1.    Negación. A los 3 minutos de probar los rollitos empecé a ofuscarme. Mi cabeza se resistía a aceptar que una combinación tan simple pudiera llegar a ser tan deliciosa. ¿Salmón, tortilla y pesto? ¿Y ya está? Me cerré en mi mismo (literalmente, mi esfínter se retrajo para adentro) y estuve media hora murmurando “no, no, de ninguna forma”, mirando de reojo a Dani con los ojos medio cerrados y un hilillo de baba abriéndose camino entre mis labios.

2.    Ira. Acto seguido llegué a la conclusión que Dani me escondía algo, un ingrediente secreto, una técnica de cocción, lo que fuera con tal de no tener que aceptar que sólo había juntado un trozo de salmón con una tortilla untada en pesto. Hubiera preferido saber que había dejado reposar el rulo media hora en el interior de su recto. Así que me levanté violentamente y me dispuse a golpearle en la cabeza con el primer objeto contundente que encontrara. Por desgracia sólo di con una servilleta de papel y más que una agresión pareció un espectáculo de danza moderna.

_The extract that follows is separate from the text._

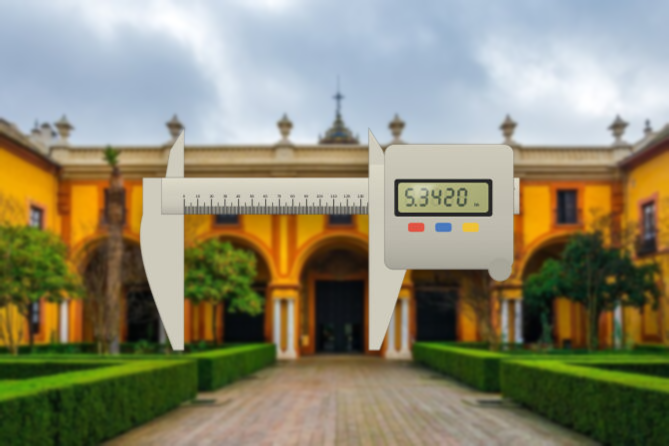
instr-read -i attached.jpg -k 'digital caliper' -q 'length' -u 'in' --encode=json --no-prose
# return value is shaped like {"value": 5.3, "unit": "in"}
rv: {"value": 5.3420, "unit": "in"}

3.    Negociación. A continuación aplaqué mi ira de la única forma que sabía: acariciando suavemente mis pezones y ofrecí a Dani 1000 euros a cambio de su secreto. Aceptó. El secreto, me dijo, estaba en juntar los tres ingredientes en forma de rulo. Algo que ya sabía. Tuve que darle los 1000 euros y un beso en la mejilla en disculpa por lo de la servilleta.

4.    Depresión. Dos minutos más tarde me di cuenta que había perdido 1000 euros por tan bárbara estupidez. De pronto me sentí más pequeño que un gusano con enanismo. Avergonzado, me escondí en su armario de los abrigos y volví a acariciarme los pezones, esta vez con las mangas de una chaqueta de cuero.

5.    Aceptación. Al fin vi que no había más secreto que la propia maestría de Dani a la hora de juntar tres elementos simples, pero destinados a encontrarse en forma de espiral de cara a la eternidad culinaria. El salmón, pescado que había remontado todo un río sólo para dejar unos huevos. Los huevos, que habían descendido todo el sistema reproductor de una gallina sólo para terminar en una paella untados en pesto. Y el pesto, que había viajado desde Ucrania a manos de unos duendes transportistas (el pesto se hace así, ¿no?) sólo para terminar en un rulo demoníaco.

Al fin todo había cobrado un siniestro sentido. No sabía exactamente cual, pero era uno que me empujaba a poner fin a mi vida o apuntarme a ballet. Y ya he mencionado la incompatibilidad de los tutús con mi escroto. Abracé a Dani con lágrimas en los ojos, acaricié mis pezones por última vez y me arrojé por el balcón de su casa. Como vivía en un entresuelo tuve que arrojarme tres veces más, hasta que di con algo parecido a la muerte cuando una abuela aparcó su taca-taca encima de mi cabeza. Expiré mi último aliento, un sonoro eructo con sabor a pesto, huevo y salmón. El eructo más delicioso de mi vida. Mi último eructo.

Ya conocen mi historia. Ahora, actúen con responsabilidad y sólo degusten tan excelso entrante si no les importa terminar con la cabeza aplastada en la acera. Piensen que, según la leyenda, el último que lo probó trabajaba de estilista en Súpermodelo. Allá ustedes.

P.D. - Hola, soy la médium que ha escrito esta cagarruta. Satanás me ha enviado un sms diciendo  “no pdo vnir sta noxe, sorry :( ”. ¿Alguien sabe si la cabra se puede congelar?

1 comentario:

  1. Je, je, je.......

    Muy simpatico, pero creo que lo he visto en este mundo, ¿tendrá algo que ver co el tupper de cabra que tengo en mi congelador?